__Selected extract__
--------------------------------------------------

When every company is a tech company, your approach to innovation matters

Wow … my very first Medium post. Exciting (for me).
Binge-watching the latest season of “ House of Cards ”, you don’t immediately think of Blockbuster Videos. In early 2013, Netflix introduced to the viewing public the entertaining (and hopefully preposterous) soap opera about Claire and Frank Underwood’s path to the White House. Around the same time, a different type of soap opera was playing out at Blockbuster Video stores — broadcasting instead “everything must go” signs, forlorn shelves and a general sense of despair. The same trend that brought down Blockbuster has led to the production of over 400 original television programs during 2016 — a tenfold increase in television production since 2000.
Two decades into the digital transformation of industries and technology-led innovations are disrupting literally every business — whether you’re a recruiter (think Linked-In), retailer (Amazon) or rocket scientist (SpaceX). During this period, every business leader has become intimately familiar with Schumpeter’s theory of innovation — that innovation is the critical element of economic development — and tens of thousands of blogs and books have been published on the topic.
And, yet, organizations everywhere continue to struggle with innovation.

--------------------------------------------------

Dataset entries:
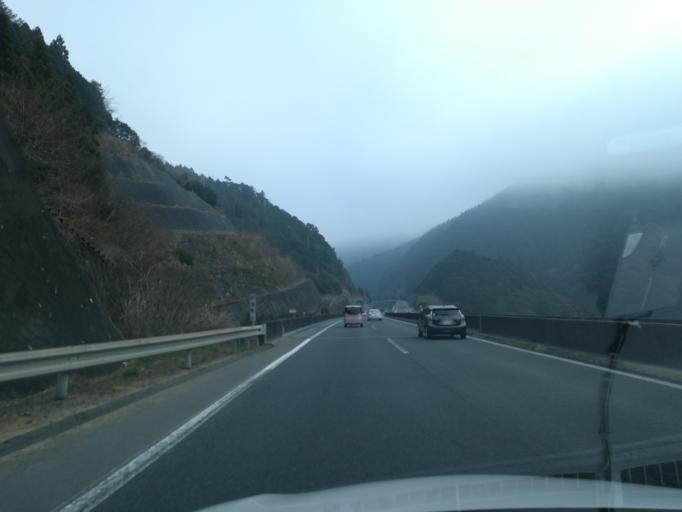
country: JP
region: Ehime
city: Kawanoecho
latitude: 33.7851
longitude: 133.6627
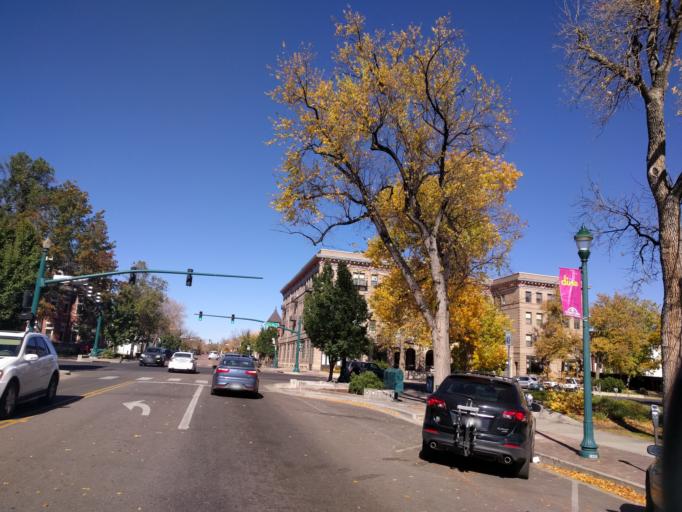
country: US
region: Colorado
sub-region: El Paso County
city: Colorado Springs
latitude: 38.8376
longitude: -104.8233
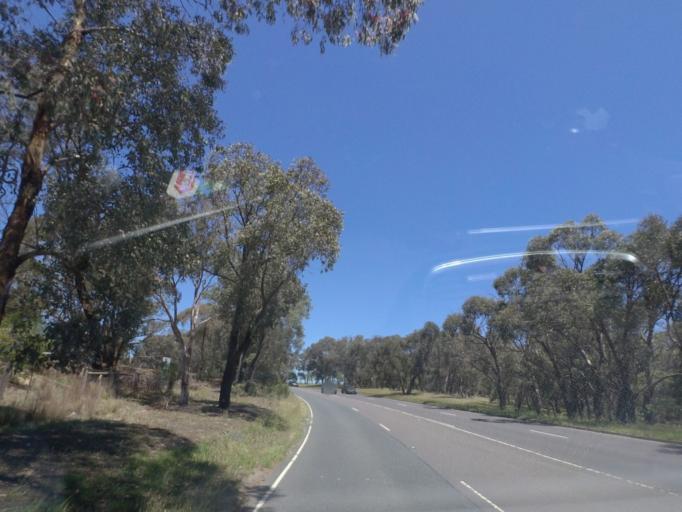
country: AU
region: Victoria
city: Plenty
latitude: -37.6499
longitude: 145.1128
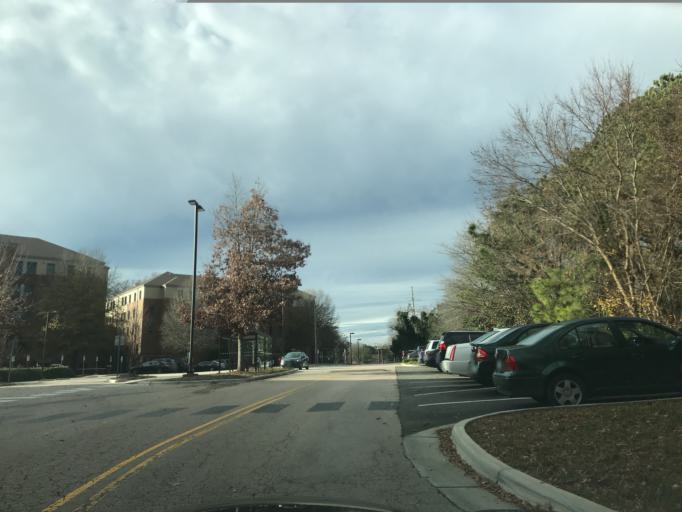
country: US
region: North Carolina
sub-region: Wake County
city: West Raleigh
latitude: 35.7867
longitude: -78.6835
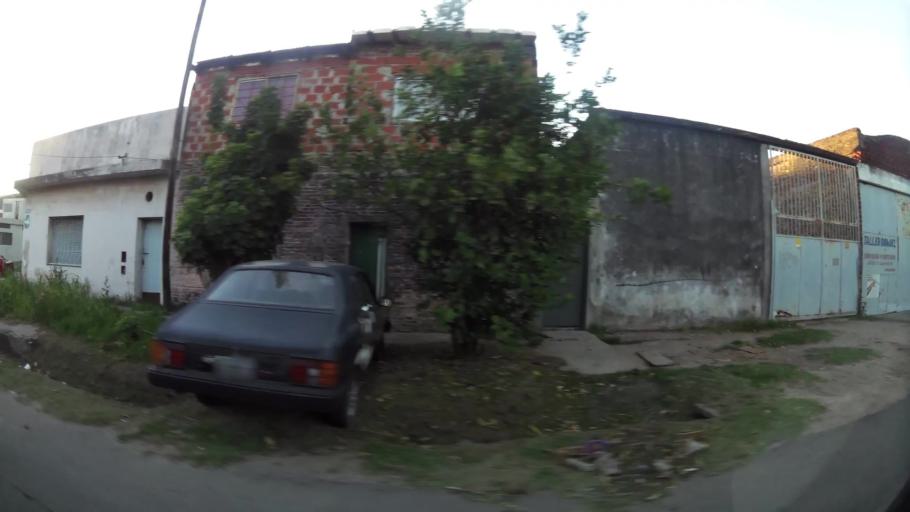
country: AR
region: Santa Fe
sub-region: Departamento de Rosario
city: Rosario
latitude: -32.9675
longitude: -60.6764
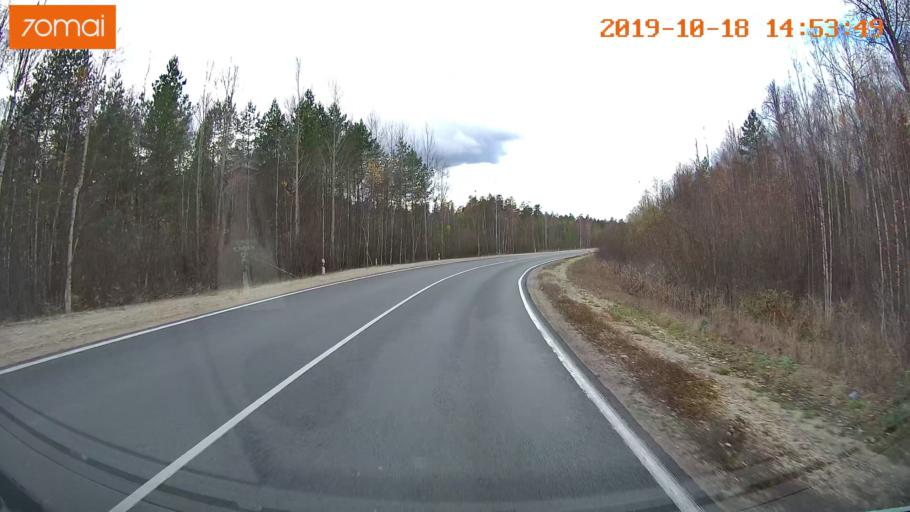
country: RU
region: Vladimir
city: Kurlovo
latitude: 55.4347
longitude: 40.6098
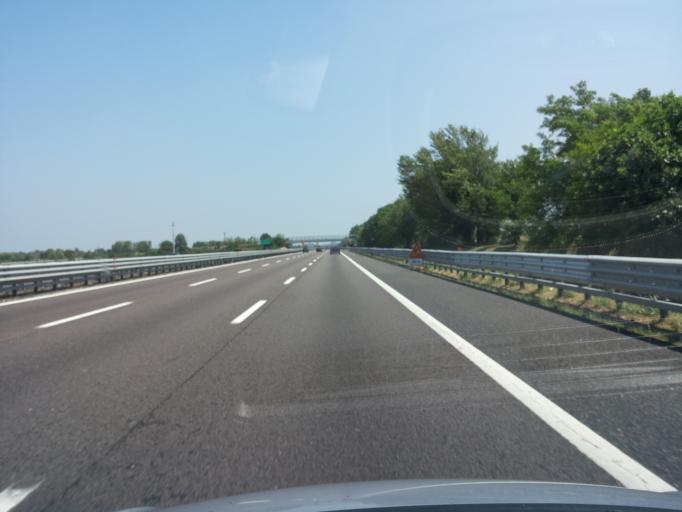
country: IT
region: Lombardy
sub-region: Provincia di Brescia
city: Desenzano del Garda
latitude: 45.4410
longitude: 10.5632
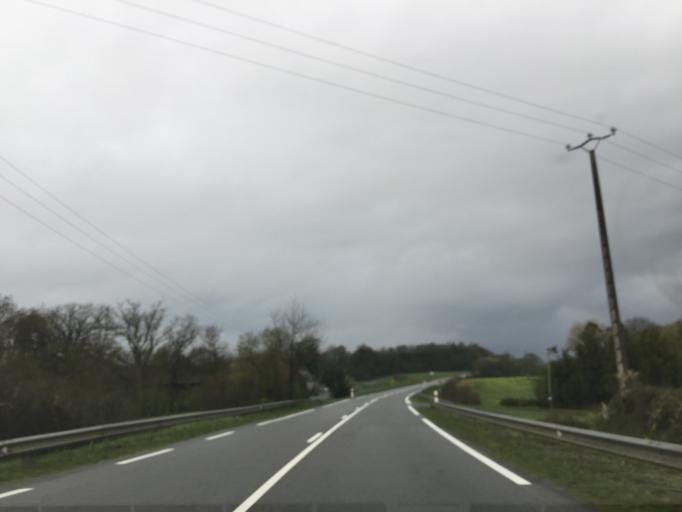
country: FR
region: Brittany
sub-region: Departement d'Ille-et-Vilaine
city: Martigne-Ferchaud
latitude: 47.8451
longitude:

--------------------------------------------------

In one to three sentences, explain why the innovation post calls what was happening at Blockbuster Video stores in early 2013 "a different type of soap opera." These items were drawn from a separate source.

While Netflix was presenting "House of Cards," a soap opera about Claire and Frank Underwood's path to the White House, Blockbuster Video stores were playing out their own drama. Instead of a show, they displayed "everything must go" signs, forlorn shelves and a general sense of despair.